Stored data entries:
↓↓↓

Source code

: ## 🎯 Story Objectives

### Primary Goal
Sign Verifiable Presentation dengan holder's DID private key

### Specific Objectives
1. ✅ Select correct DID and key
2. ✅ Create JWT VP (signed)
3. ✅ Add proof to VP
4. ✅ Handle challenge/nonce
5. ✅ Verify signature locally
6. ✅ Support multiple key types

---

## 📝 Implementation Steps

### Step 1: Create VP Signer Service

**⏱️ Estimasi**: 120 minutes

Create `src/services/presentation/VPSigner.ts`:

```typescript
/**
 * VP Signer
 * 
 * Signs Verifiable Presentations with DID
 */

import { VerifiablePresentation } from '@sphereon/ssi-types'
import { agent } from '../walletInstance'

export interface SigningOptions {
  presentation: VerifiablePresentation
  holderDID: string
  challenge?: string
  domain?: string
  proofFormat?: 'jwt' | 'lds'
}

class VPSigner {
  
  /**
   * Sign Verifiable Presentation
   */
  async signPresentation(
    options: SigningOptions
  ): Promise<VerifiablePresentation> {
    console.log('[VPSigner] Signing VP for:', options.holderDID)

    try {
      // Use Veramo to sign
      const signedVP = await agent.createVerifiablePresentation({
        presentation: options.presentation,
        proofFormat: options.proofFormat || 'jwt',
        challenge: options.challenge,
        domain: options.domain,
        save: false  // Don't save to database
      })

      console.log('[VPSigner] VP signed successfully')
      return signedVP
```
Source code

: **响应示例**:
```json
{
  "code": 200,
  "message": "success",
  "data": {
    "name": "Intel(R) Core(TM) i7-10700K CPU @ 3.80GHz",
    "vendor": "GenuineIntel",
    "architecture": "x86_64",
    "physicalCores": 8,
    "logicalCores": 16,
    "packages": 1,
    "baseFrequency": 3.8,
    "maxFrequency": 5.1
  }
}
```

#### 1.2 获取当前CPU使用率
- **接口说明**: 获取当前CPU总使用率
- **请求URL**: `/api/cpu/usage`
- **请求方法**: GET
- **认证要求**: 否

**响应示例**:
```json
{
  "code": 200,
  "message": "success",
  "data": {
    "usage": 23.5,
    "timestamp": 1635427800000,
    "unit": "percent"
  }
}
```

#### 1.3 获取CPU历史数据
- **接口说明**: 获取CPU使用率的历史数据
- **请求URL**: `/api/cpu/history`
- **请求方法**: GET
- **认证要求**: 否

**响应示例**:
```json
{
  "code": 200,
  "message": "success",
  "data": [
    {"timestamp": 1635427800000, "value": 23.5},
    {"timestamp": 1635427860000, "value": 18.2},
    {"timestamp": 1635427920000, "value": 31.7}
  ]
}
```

↑↑↑

- [Work to complete] Which lines of the data contain the string "holderDID"? Copy each one.

- [Task response]
  holderDID: string
    console.log('[VPSigner] Signing VP for:', options.holderDID)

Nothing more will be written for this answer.